¿Otra vez el premio Nobel?
Discúlpenme, pero no quisiera recibir el
Premio Nobel por segunda vez. Pienso que sería muy peligroso para mi pobre y a
veces lúcida inteligencia emocional. Mi estilo perdería su equilibrio tan
lógico desde la cuna, sí, desde siempre, y yo acabaría por perder no sólo el
estilo que aún me caracteriza, sino además esa tranquilidad privada y pública.
Como ustedes saben, yo soy gnóstico de
ficción, aunque gnóstico al fin. Medio conceptista y sorpresivamente barroco
por si las pulgas o las moscas, esas criaturas celestiales que también obedecen
al Destino y son muy trascendentes, aun cuando los miembros de la Academia
Sueca no lo vean así, de ese modo, y estimen que ideológica o artísticamente no
es posible comparar a las moscas con las pulgas. Sea como fuese, no quisiera
irme por las ramas o en puro vicio verbal, como gritaba Enrique Lihn jalándome
las orejas.
Discúlpenme, señores del jurado, pero no me
gustaría recibir el Premio Nobel en segundas nupcias. El haberlo recibido una
vez, basta y sobra en demasía, para decirlo al estilo de don Miguel de
Cervantes Saavedra, el de Alcalá de Henares, abuelo y nieto de Sancho Panza
simultáneamente. Se los agradezco en el alma, pero no me hagan sufrir como si
yo fuera un católico delirante o un musulmán endemoniado. Si me otorgan el
Nobel por segunda vez, sin duda que sería una muestra de crueldad insoportable.
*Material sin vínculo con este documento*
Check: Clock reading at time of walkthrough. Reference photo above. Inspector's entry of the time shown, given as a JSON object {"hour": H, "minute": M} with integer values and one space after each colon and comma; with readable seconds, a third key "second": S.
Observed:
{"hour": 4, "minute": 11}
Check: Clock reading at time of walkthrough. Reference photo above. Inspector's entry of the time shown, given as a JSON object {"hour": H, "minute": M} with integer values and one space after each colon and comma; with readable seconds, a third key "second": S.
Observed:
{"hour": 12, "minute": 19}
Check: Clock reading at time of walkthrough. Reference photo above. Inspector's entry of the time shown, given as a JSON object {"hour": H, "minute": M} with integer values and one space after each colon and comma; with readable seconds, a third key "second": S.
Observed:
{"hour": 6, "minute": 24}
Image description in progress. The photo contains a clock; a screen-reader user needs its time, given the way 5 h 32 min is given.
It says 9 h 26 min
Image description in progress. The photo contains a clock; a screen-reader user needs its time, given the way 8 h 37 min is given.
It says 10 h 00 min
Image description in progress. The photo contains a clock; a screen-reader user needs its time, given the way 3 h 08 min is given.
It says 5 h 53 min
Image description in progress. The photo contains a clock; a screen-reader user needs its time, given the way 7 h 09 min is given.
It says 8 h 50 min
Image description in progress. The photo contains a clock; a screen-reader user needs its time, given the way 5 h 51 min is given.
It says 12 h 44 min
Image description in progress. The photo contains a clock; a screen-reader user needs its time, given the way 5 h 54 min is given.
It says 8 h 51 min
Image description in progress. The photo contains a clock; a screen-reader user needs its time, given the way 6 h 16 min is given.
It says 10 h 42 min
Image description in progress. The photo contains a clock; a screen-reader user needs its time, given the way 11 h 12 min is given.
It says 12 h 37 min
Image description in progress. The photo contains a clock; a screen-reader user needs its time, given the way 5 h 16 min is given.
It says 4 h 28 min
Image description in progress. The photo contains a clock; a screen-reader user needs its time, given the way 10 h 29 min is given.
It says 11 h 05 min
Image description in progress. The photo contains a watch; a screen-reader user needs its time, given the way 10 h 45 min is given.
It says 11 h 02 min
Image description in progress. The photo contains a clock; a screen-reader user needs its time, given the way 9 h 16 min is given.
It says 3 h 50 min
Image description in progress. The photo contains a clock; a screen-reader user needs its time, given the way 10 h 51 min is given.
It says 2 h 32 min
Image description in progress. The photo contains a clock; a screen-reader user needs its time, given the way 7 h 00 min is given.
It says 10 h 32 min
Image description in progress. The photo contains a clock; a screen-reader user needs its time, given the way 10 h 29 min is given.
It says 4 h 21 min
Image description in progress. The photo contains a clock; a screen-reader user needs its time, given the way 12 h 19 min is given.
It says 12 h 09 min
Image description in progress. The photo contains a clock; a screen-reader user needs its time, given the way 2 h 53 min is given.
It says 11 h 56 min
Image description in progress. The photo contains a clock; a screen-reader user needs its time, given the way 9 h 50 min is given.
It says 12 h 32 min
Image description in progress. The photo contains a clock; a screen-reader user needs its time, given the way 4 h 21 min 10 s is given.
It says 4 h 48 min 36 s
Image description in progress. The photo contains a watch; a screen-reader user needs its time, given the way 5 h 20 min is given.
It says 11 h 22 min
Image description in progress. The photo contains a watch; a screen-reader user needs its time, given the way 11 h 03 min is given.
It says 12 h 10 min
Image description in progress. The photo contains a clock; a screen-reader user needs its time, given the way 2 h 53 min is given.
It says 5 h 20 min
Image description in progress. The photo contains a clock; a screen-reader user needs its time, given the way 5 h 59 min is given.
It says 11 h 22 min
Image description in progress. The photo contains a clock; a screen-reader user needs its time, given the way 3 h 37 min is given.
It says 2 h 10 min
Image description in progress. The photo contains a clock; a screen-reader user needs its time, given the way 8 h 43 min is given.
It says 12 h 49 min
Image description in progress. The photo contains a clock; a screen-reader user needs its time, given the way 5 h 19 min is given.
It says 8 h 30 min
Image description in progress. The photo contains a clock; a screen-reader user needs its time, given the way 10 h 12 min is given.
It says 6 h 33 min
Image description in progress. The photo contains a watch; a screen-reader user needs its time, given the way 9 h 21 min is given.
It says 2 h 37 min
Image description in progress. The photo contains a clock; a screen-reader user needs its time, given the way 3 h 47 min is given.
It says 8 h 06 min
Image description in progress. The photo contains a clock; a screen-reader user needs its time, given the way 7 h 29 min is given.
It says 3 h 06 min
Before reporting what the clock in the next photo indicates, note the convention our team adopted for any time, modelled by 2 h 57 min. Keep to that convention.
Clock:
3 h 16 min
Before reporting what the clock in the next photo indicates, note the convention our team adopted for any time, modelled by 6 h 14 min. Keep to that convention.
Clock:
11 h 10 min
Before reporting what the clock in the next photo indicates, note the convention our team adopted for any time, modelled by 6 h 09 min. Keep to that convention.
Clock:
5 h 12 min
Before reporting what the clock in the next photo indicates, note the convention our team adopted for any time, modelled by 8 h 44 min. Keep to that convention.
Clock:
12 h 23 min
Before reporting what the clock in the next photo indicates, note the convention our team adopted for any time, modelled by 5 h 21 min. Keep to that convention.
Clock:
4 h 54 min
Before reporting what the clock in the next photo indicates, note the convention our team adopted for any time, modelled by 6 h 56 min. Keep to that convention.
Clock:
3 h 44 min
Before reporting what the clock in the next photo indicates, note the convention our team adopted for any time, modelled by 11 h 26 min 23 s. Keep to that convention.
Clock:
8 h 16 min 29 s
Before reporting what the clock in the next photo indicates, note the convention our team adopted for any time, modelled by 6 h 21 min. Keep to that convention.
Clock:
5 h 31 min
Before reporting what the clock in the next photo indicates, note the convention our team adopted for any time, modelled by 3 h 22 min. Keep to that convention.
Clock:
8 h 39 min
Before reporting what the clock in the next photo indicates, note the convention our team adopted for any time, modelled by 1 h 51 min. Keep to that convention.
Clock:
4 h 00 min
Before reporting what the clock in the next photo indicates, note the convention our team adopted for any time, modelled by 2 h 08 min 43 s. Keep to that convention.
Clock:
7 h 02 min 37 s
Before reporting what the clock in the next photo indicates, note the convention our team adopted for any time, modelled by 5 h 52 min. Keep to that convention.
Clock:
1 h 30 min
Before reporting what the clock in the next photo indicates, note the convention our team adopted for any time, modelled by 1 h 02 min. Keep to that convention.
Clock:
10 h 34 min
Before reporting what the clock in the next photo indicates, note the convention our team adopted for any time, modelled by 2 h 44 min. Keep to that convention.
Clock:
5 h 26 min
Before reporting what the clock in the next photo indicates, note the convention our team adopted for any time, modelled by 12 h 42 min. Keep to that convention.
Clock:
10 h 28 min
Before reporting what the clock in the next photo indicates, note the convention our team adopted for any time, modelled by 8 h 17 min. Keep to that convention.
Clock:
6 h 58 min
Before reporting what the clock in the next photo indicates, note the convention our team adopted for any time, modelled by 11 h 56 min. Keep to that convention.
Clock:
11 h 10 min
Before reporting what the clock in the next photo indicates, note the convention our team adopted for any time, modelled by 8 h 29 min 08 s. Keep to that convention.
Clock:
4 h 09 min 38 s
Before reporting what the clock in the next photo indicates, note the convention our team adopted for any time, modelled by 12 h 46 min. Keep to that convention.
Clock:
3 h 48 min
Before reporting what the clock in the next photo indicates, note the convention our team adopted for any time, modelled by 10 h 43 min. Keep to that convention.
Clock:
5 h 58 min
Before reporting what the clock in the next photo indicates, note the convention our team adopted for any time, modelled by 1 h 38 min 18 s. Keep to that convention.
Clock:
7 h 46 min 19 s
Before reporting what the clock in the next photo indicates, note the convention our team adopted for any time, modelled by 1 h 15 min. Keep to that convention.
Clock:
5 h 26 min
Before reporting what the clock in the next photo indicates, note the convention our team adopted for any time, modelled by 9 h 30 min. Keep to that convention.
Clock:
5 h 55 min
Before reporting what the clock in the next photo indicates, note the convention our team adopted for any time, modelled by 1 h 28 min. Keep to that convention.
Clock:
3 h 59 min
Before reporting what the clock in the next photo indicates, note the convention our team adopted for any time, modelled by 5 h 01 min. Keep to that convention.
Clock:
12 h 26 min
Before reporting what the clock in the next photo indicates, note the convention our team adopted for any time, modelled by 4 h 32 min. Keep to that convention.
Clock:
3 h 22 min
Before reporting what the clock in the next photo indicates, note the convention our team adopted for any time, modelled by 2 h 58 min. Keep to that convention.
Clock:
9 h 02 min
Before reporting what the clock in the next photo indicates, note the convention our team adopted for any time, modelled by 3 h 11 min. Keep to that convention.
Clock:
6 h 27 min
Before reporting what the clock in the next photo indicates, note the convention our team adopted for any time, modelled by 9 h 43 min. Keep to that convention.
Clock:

Hemos sufrido mucho desde la primera noche del Génesis, con algo de júbilo y
entusiasmo. ¿Me creen? ¿Por qué se burlan de mí? ¿Ya no me creen?
No me obliguen a felicitarlos públicamente,
sacándoles la lengua desde la torre más alta del Castillo de Chapultepec, al
mediodía, y con la mejor intención del mundo.
El poeta sonríe, mueve el cuello sin mucho
entusiasmo y da por concluida la conferencia de prensa con las palabras de su
amigo Monsiváis: “No sé si ya no entiendo lo que pasa en México y en el mundo,
o más bien ya pasó lo que entendía”.